ASSIGNED TASK >> Reproduce the forum thread word for word, from "Ps: throw some" up to and including "It's alive!!".

TEXT BLOCK >>
BEGIN

I think that is awesome D..:clap::clap::thumbup:


Like I said,
We share the same affliction, only a different species.........:laughing:


B,:thumbsup:


Ps: throw some video up when you get her running,if you feel up to it,,,,that would be something rare to see..l.:thumbsup:


----------



## WarnerConstInc. (Jan 30, 2008)

It's alive!!


----------



## PrestigeR&D (Jan 6, 2010)

...can you extrapolate .......:blink:



B,


----------



## WarnerConstInc. (Jan 30, 2008)

PrestigeR&D said:


> ...can you extrapolate .......:blink:
> 
> 
> 
> B,


I got the mounts made for the counter shaft and motor, got them bolted to the floor, belts on and tensioned up. I let it run for 10 minutes and checked my bearing caps, all feels nice. I have one tiny oil drip from a corner of the arbor caps I need to see if I can do anything about.

END

DATA PROVIDED >>
BEGIN

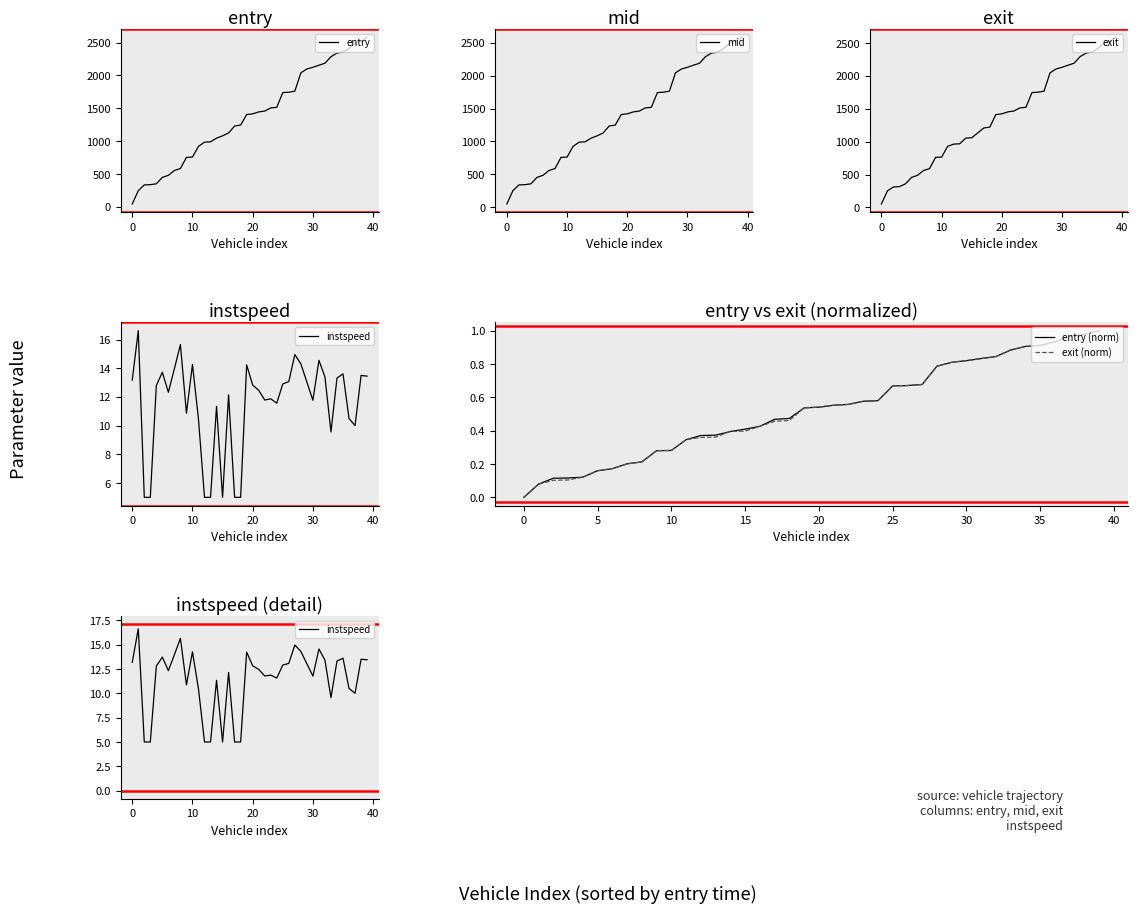

Is it true that exit (norm) equals 0.7 at 15?

False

END

THE ANSWER >>
Ps: throw some video up when you get her running,if you feel up to it,,,,that would be something rare to see..l.:thumbsup:


----------



## WarnerConstInc. (Jan 30, 2008)

It's alive!!